Scheindlin had determined last summer that stop and frisk — the police practice of patting down people whom officers deem suspicious for weapons, drugs and other contraband — was unconstitutional. She said it violated the Fourth Amendment right against unwarranted search and seizure and the 14th Amendment right to equal protection under the law, the latter because it unfairly targeted minorities.

The NYPD has been stopping hundreds of thousands of people a year under the practice, though the number has declined the last few years as the policy came under increasing criticism.

Mayor Bloomberg, Police Commissioner Ray Kelly and the police unions all maintain that they practice stop and frisk lawfully, adhering to the guidelines for police interactions with citizens that were codified in a 1968 Supreme Court decision, Terry v. Ohio.

The city and the unions had all appealed Scheindlin's decision. 

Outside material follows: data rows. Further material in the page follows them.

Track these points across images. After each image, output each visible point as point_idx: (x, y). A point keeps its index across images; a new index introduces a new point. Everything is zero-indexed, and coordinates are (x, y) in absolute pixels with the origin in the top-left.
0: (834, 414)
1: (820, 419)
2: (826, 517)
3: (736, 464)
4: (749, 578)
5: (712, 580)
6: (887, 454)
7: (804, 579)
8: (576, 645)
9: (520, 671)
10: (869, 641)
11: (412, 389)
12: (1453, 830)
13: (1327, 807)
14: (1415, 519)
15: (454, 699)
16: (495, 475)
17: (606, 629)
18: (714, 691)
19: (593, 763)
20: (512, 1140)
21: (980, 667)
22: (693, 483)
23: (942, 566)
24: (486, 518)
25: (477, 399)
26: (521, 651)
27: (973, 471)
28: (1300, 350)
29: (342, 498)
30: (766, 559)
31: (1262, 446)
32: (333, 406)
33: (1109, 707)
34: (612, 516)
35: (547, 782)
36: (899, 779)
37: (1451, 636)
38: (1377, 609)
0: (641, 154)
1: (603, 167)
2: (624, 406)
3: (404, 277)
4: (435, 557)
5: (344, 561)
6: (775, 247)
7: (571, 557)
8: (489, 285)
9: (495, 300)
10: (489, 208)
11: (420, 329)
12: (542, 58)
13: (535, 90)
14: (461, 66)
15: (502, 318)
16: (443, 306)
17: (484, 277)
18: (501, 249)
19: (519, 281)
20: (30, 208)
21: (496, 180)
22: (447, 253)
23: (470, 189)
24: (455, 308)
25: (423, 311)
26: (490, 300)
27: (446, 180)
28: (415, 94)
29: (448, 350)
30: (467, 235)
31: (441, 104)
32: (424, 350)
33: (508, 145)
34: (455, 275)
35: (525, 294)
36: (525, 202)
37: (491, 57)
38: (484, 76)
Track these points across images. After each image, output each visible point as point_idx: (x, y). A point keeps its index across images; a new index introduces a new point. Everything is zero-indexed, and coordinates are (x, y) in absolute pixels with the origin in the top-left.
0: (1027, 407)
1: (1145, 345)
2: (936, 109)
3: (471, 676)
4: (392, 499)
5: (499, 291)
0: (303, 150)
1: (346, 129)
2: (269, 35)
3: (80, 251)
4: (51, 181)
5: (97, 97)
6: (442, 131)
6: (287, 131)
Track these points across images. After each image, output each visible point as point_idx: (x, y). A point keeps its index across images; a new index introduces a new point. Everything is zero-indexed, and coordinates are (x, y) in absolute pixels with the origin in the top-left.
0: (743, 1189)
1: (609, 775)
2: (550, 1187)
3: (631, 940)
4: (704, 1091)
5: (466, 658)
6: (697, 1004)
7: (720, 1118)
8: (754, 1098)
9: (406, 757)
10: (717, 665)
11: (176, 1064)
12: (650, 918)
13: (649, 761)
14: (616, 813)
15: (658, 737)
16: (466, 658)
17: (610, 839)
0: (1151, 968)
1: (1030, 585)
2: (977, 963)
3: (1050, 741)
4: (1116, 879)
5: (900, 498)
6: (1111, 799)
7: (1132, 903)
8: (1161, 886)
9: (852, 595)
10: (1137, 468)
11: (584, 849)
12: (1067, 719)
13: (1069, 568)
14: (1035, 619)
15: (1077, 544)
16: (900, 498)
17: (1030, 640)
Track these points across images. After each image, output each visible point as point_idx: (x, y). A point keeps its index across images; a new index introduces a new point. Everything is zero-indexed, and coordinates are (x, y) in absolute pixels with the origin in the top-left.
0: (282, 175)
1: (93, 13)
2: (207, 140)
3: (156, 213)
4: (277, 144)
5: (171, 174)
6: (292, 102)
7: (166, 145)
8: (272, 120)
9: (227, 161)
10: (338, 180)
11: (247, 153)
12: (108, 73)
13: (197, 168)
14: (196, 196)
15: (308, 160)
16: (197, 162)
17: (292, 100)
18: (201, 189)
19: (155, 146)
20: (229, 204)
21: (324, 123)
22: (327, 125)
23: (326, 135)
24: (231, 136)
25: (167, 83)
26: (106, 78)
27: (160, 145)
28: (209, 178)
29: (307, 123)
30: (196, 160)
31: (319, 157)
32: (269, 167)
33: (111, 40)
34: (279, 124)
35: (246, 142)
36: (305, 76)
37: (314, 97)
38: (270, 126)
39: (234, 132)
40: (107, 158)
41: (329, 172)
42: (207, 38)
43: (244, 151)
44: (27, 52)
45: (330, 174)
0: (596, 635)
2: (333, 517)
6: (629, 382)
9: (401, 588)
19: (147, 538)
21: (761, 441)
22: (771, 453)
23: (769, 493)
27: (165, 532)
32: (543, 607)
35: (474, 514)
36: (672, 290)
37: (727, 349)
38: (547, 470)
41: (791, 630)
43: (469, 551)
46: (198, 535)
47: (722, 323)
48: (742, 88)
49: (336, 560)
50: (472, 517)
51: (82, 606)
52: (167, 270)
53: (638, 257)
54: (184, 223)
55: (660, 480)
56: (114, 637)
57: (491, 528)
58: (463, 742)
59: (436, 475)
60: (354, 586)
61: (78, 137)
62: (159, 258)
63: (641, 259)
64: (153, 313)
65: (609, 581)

As remedies to the discrimination she determined exists, the judge had ordered that an attorney she chose monitor the Police Department, appointed a panel of a dozen academics to also oversee it, and insisted that officers in one precinct in each borough — the one with the highest number of stops — wear miniature cameras on their uniforms to record interactions with suspects.

All those measures are on hold as a result of the Court of Appeals ruling.

But a majority of the City Council and mayoral frontrunner Bill de Blasio agree more with Scheindlin and the plaintiffs in the case she heard.

"I'm extremely disappointed in today's decision," de Blasio, a Democrat, said in a prepared statement. "We shouldn't have to wait for reforms that both keep our communities safe and obey the Constitution. We have to end the overuse of stop and frisk — and any delay only means a continued and unnecessary rift between our police and the people they protect."

His opponent, Republican Joe Lhota, called de Blasio's thinking on crime "naive" and lauded the Court of Appeals decision in his own statement.

"Bravo!" Lhota said. "As I have said all along, Judge Scheindlin's biased conduct corrupted the case and her decision was not based on the facts. The ruling by the nation's second-highest court was an unprecedented rejection of both the result of the case and the manner with which it was achieved. From Day One, I have stood with Mayor Bloomberg and Commissioner Kelly in support of these proactive policies that have saved countless lives. The court has vindicated our positions."

The ruling does not affect other restrictions placed on the Police Department as a result of stop and frisk. The City Council this year enacted two laws, collectively called the Community Safety Act, that are designed to ensure people are not unfairly stopped due to their appearance and to impose another monitor to oversee the NYPD. That monitor, dubbed an inspector general, will answer to the city Department of Investigation, which is charged with uncovering illegal activities by municipal employees.

Mayor Bloomberg had vetoed both measures but was overridden by the Council. The administration then sued to block one part of the law in state court, charging that the Council incorrectly legislated in an area, criminal procedure, that is reserved to the state. The police unions also sued to nullify the law, fearing that the administration's lawsuit will not be pursued if de Blasio is elected, as polls indicate.